Mary Anne “Molly” Phelan, 38
“I want to make Uptown the Midwest capital for live entertainment,” says Phelan, an attorney with the property-tax law firm Kearney & Phelan. Think Beale Street in Memphis, she says. “We’ve got the infrastructure here. We have large theaters: the Uptown, Aragon and Riviera. We also have smaller places like the Green Mill and Kinetic Playground. Uptown has the ability to compete on a national level with Austin, Nashville and even New York City. The problem is that no one has crystallized this vision and marketed Uptown as an entertainment center. It could bring so many jobs to the neighborhood and business interest that could really revitalize this area.”

Emily Stewart, 30
This corporate finance attorney sees the city’s budget as the starting point for solving ward-specific problems. “Citywide, we’re 2,300 police officers short. We have seen a spike in violent crime in Uptown because police resources are being shuffled to other neighborhoods.

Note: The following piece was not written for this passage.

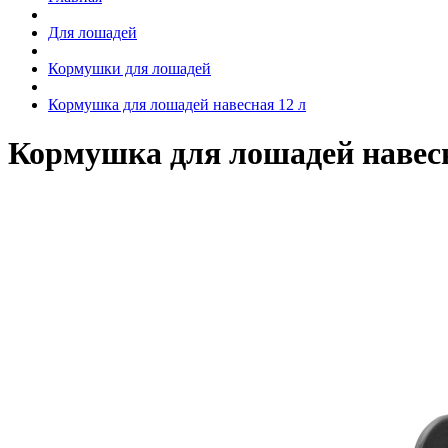
Для лошадей
Кормушки для лошадей
Кормушка для лошадей навесная 12 л
Кормушка для лошадей навесн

To help alleviate that problem, we need a forensic audit to determine whether there’s misallocation of funds. Also, I’m proposing zero-based budgeting: Instead of relying on last year’s budget to determine what this year’s budget should be, we need to build from the ground up. For instance, are we budgeting for a million envelopes when we’re only using 500,000? With the money saved, we can look to hire additional police officers.”

James Cappleman, 58
Cappleman went up against longtime alderman Helen Shiller in the 2007 election, losing by only a few hundred votes. Unlike Shiller, who some say advanced affordable housing in Uptown to a fault, this social worker envisions more mixed-income residential developments based on his belief in “evidence-based best practices.” “I’m certainly for affordable housing,” he says, “but research says there are standards. [The Department of Housing and Urban Development] suggests housing should be placed in areas where the poverty rate is lower, around 20 to 25 percent. The housing should be a mix of low income, affordable and market rate.”